Queimaduras na boca denunciam o uso de crack. A barriga de fora mostra cicatrizes de dois partos.
Y. vive de vender o corpo desde os 14. Seu caso é um clássico. O pai é filho de um conhecido comerciante local e abandonou a
mãe ainda grávida. Há seis meses ele apareceu, deixou R$ 30 para a filha e virou as costas. Aos 9 anos, Y. foi violentada pelo
senhorio da pequena casa onde morava. Ela volta a ser adolescente e chora quando lembra o fato.
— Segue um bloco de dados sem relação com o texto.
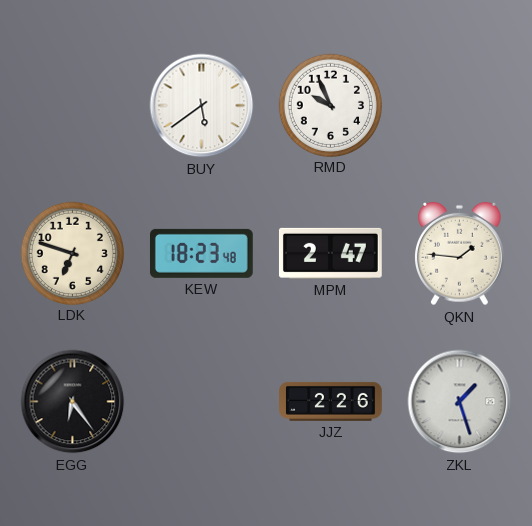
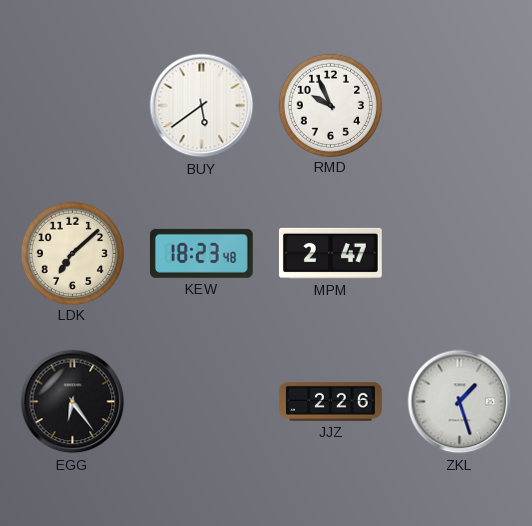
LDK: 6:48 -> 7:08
QKN: 1:46 -> none
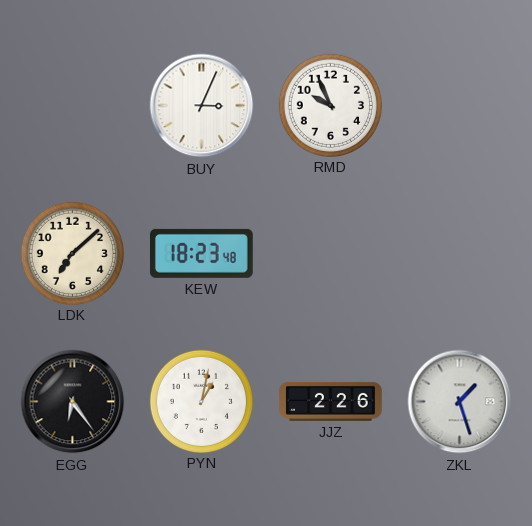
BUY: 5:39 -> 3:04
MPM: 2:47 -> none
PYN: none -> 1:02
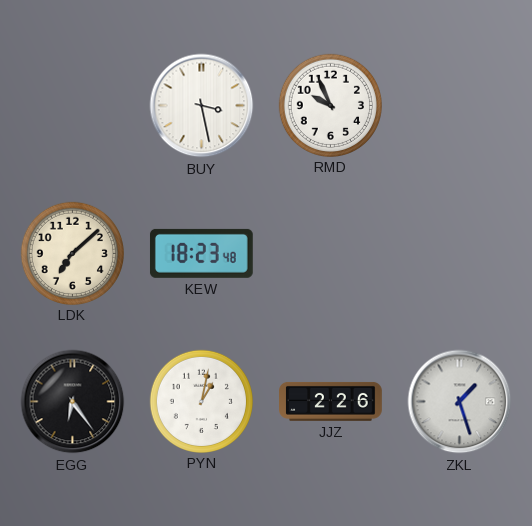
BUY: 3:04 -> 3:28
— Em vez de brigar, meu padrasto deu um beijo no rosto dele (do estuprador). Eu e minha mãe fomos dar queixa na delegacia,
mas o delegado não deu bola — disse.
Aos 13, sem ambiente em casa, Y. foi morar com o namorado oito anos mais velho. Um ano depois ambos estavam afundados no
crack e ele a obrigou a se prostituir para sustentar o vício. Aos 16, era mãe de duas garotas. O pai é o antigo namorado, que não
dá notícias desde o ano passado.
Sua rotina seria monótona se não fosse trágica. Y. chega ao R$ 1,99 às 18h. Nos primeiros programas cobra R$ 15, no máximo R
$ 20. Gasta tudo em crack e conhaque. O preço vai abaixando no decorrer da noite, conforme aumenta a loucura provocada pela
droga.
— Até perco as contas de quantos programas faço por noite — confessa.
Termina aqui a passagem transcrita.